It is a fundamental of our constitutional law that no suit can be maintained against the United States, in any court, without express authority of Congress; and the United States cannot be sued in the courts of any State in any case.[289] It is the sovereign right of the United States not to be sued. To the extent that a State is sovereign it has the same right, and “These States are constituent parts of the United States. They are members of one great empire—for some purposes sovereign, for some purposes subordinate.”[290] The physical boundaries of a State, constituting a political, not a judicial question, must be determined by legislative authority, yet if the United States is a party to a case involving the issue of territorial boundary, the case falls within the judicial power,—that is, within the jurisdiction of the courts of the Union.
The States of the Union have agreed in the Constitution that the judicial power of the United States shall extend to all cases arising under the Constitution, laws, and treaties of the United States, without regard to the character of the parties (excluding of course, suits against a State by its own citizens, or by citizens or subjects of foreign states), and equally to controversies to which the United States shall be a party, without regard to the subject of such controversies, and that (the Supreme Court) may exercise original jurisdiction in all such cases [in which a State shall be a party] without excluding those in which the United States may be the opposite party.[291]
In other words, the United States possesses adequate governmental authority and jurisdiction to secure the large purposes outlined in the Preamble to the Constitution. The United States has judicial jurisdiction in all cases arising under the Constitution, the laws and the treaties of the United States “whoever may be the parties.”[292] This principle is of far-reaching effect; no party can be exempt.
117. A corporation created by a State is a citizen of that State for many purposes, but cannot be a citizen of another State because created by the former State. Outside of the State of its creation it is a foreign corporation and possesses only such privileges as are granted to it. This means that rights, privileges, judgments accruing to or possessed by a corporation, say created by Pennsylvania and in Pennsylvania, do not accrue to and are not possessed by that corporation, say in Ohio, unless conferred by Ohio and possessed by the corporation within Ohio, under laws of Ohio, and by decision of Ohio courts. The principle here is the familiar one of jurisdiction. No State has power beyond its own jurisdiction and “the courts of no country execute the penal laws of another.”[293]
The suability of a State involves its sovereignty and its honor and good faith. The constitutional law of America is that a State in the Union cannot be compelled to perform its contracts, although attempts on its part to avoid them may be judicially resisted, and State laws impairing the obligation of contracts are void. Yet the legislative department of a State represents its polity and its will and by every principle of justice is called upon to hold public obligations inviolate.

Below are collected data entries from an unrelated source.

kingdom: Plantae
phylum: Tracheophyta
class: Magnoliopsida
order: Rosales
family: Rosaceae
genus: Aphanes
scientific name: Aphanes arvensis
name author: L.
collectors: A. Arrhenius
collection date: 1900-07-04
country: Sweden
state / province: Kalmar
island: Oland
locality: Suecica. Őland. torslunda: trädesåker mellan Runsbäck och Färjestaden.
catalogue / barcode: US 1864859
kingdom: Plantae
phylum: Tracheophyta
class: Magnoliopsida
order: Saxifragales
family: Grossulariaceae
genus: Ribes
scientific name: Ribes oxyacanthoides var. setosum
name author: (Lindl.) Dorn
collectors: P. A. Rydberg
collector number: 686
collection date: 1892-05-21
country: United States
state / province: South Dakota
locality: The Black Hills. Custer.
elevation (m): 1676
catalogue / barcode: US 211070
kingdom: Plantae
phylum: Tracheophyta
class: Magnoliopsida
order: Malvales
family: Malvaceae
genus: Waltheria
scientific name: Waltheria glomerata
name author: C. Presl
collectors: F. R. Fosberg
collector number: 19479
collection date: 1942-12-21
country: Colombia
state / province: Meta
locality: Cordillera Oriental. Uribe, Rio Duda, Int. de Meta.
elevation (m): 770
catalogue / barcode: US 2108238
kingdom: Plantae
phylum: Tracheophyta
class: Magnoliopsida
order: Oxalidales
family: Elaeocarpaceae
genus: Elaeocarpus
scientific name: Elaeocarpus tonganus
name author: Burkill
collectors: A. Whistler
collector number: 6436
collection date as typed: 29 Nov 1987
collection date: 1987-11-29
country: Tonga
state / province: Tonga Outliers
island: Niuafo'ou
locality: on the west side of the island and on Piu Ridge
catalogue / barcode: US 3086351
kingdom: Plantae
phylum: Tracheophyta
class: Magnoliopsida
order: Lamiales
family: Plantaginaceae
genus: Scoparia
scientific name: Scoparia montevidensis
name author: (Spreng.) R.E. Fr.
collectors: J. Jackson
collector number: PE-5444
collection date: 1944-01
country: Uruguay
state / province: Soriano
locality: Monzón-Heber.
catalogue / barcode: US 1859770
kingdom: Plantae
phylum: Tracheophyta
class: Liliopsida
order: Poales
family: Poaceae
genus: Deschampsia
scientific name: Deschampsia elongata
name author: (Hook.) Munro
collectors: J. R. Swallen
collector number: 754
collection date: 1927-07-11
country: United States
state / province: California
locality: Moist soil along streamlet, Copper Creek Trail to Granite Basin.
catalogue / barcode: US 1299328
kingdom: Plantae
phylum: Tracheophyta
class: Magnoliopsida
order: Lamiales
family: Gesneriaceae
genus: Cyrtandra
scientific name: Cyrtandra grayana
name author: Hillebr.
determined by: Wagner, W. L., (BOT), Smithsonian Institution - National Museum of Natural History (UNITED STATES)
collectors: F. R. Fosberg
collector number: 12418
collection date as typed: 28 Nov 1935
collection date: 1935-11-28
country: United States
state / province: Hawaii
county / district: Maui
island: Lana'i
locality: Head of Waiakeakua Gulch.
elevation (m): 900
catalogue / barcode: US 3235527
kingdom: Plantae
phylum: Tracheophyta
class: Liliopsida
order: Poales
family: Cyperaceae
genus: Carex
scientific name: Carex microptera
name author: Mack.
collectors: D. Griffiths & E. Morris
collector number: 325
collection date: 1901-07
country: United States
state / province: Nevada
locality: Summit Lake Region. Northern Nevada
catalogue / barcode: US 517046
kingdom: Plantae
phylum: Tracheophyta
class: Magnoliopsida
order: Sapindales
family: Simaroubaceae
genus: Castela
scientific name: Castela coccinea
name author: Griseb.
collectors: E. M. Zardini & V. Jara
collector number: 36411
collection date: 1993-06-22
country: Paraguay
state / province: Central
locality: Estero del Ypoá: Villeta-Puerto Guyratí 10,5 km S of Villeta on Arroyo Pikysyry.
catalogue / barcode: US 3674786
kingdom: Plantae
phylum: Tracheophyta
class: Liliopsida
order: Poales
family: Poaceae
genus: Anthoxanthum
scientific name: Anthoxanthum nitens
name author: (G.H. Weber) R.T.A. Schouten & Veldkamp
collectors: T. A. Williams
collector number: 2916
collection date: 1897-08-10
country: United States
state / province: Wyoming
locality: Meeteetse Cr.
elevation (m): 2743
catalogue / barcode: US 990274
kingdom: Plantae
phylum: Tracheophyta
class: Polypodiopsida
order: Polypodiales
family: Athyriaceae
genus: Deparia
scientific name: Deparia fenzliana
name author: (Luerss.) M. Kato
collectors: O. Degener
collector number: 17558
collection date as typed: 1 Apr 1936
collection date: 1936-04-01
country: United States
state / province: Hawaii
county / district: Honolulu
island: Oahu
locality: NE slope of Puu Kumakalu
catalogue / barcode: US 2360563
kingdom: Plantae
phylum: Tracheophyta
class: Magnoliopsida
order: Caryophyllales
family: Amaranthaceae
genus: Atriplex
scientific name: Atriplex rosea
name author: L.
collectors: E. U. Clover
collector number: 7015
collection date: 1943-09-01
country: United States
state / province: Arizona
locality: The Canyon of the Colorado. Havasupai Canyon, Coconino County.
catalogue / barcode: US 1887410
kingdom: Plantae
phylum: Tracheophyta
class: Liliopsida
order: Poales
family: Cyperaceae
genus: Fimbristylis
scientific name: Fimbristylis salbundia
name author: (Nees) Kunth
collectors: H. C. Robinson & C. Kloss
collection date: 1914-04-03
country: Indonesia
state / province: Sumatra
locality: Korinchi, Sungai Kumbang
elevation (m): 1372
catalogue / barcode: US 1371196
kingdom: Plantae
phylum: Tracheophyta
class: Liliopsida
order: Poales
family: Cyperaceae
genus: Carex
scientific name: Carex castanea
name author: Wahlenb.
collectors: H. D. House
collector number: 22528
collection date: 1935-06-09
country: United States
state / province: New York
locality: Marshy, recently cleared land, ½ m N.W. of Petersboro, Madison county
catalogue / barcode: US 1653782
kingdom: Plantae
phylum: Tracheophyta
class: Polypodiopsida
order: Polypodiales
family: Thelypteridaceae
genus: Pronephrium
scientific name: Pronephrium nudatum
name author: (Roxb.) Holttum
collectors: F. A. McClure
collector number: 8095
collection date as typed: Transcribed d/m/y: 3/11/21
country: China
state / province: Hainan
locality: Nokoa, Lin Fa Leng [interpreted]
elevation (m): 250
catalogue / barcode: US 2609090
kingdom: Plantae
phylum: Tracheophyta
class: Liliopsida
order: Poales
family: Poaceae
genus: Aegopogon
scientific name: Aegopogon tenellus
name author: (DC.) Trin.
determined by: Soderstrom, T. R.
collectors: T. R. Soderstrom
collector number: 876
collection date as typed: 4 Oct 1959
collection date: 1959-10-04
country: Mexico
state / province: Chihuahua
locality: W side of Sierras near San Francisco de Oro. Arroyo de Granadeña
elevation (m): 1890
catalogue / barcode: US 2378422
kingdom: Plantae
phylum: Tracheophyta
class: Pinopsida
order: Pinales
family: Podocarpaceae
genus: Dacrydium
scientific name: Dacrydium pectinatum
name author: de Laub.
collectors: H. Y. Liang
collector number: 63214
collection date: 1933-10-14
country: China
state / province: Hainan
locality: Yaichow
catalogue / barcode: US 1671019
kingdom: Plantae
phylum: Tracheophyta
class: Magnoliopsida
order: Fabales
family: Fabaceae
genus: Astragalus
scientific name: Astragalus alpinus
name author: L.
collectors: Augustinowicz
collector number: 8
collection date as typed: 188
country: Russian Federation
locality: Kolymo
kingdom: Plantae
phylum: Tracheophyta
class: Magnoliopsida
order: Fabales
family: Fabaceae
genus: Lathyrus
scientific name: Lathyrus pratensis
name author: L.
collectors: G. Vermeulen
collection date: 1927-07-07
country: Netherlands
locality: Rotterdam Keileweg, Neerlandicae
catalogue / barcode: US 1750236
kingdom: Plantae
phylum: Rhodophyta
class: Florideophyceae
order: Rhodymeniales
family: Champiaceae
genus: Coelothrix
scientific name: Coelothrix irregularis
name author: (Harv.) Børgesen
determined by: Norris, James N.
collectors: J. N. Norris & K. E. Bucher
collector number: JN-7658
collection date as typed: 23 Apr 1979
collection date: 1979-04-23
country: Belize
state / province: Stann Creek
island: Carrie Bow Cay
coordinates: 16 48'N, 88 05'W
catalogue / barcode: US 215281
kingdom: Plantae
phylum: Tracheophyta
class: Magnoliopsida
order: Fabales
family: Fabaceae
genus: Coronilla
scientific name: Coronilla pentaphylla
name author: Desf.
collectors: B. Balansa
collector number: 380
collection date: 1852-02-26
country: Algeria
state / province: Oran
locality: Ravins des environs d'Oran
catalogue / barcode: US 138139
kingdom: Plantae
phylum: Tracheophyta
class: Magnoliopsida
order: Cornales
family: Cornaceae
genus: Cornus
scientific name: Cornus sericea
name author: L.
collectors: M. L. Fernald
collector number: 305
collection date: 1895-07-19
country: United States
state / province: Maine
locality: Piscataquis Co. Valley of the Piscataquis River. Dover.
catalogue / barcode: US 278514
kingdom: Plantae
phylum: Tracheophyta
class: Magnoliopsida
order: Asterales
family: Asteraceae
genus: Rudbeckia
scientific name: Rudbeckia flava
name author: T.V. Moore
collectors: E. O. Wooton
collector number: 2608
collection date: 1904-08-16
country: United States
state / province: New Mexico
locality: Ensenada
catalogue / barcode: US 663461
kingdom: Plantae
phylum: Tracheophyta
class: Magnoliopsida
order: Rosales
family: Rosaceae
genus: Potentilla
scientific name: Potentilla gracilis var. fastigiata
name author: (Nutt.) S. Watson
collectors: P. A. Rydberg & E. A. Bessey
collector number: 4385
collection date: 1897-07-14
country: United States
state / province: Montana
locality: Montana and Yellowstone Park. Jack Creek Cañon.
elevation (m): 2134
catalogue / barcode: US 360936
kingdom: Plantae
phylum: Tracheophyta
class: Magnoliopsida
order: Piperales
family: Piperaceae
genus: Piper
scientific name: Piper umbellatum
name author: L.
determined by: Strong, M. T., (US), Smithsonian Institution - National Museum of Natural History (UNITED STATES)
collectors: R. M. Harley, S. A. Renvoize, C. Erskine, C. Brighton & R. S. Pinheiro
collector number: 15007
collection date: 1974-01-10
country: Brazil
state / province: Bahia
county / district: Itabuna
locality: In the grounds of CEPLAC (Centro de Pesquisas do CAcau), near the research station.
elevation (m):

Any departure from this rule, except for reasons most cogent (of which the Legislature and not the courts, is the judge) never fails in the end to incur the odium of the world, and to bring lasting injury upon the State itself. But to deprive the Legislature of the power of judging what the honor and safety of the State may require, even at the expense of a temporary failure to discharge the public debts, would be attended with greater evils than such failure can cause.[294]
118. The judicial power of the United States extends, under the Constitution to controversies between citizens of different States and the Judiciary Act confers jurisdiction strictly within the meaning of the term.[295]
States, as the word is used in the Constitution, means only members of the Union; a Territory is not a State; the citizen of a Territory is not a citizen of a State and any controversy at law which he may have with another person is not “a controversy between citizens of different States,” and therefore does not come within the judicial jurisdiction of the United States. Of course the limitation applies to artificial persons,—corporations created by a State.
A corporation is not a citizen of the State and it cannot maintain a suit in a court of the United States against the citizen of a different State from that by which it was chartered, unless the persons who compose the corporate body are all citizens of that State.[296]
The jurisdiction of American courts is co-extensive with the power that creates them. Thus the jurisdiction of federal courts depends in no way upon the State, and State judges “possess an absolute independence of the United States.”